- Interactive map of Heram
- Country: Indonesia
- Province: Papua
- City: Jayapura

= Heram =

Heram is a district in Jayapura City, Papua, Indonesia.
== Description ==
Heram District, located in the western part of Jayapura City and borders the area around Lake Sentani, one of the largest lakes in Papua located below the slopes of the Cyclops Nature Reserve Mountains, between Jayapura City and Jayapura Regency. This district is the center of education in Jayapura City, because this is where Cenderawasih University (UNCEN), the largest state university in Papua, stands. The presence of UNCEN attracts many students and immigrants to Heram, so that this area is filled with various schools and other educational facilities.

Economic life in Heram district is quite dynamic, supported by small trade, education, and public service sectors. In addition, Heram also has health facilities in the form of community health centers (puskesmas) to meet the medical needs of the local community.

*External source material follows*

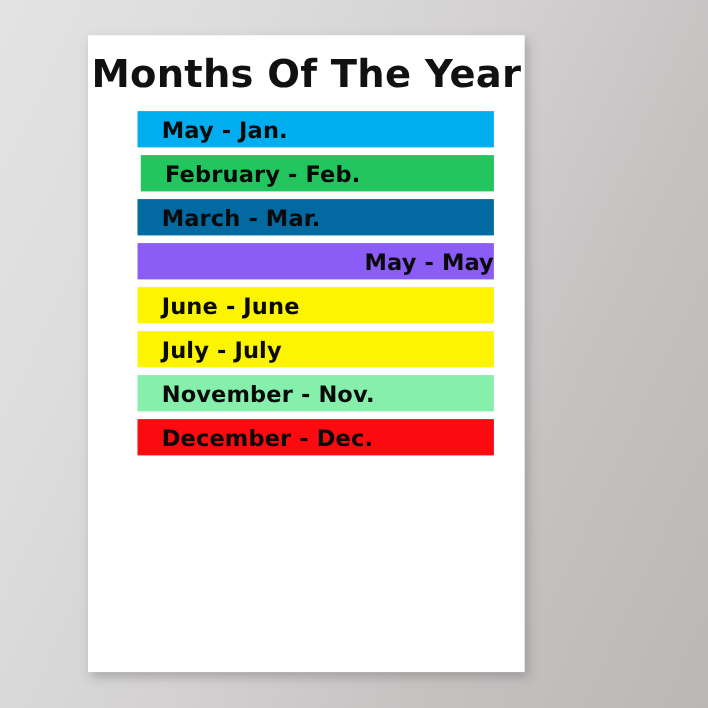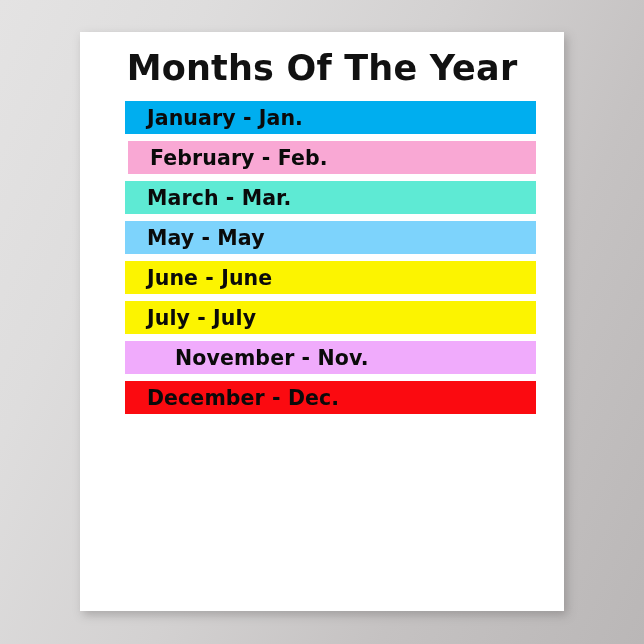"Months Of The Year" #poster { width: 484px -> 397px }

In terms of transportation, this district has good road access because it is located on the main route to the center of Jayapura City. Heram is the main gate of Jayapura City from Sentani Airport direction Jayapura Regency. Public transportation and motorcycle taxis are the main choices for mobility of residents, especially students who often travel to campus or other places around Jayapura.

Heram has a diverse social life, driven by the presence of students from various regions in Papua. This creates a multicultural atmosphere in this district, although the local community still maintains their culture and traditions. In addition to being known as an educational center, Heram also has an attractive natural charm, with hills and green scenery that are often used as recreation places for locals and visitors.

Overall, Heram is a continuously developing area with dynamic educational, small economic and social activities, making it an important part in supporting the activities of the Jayapura City community.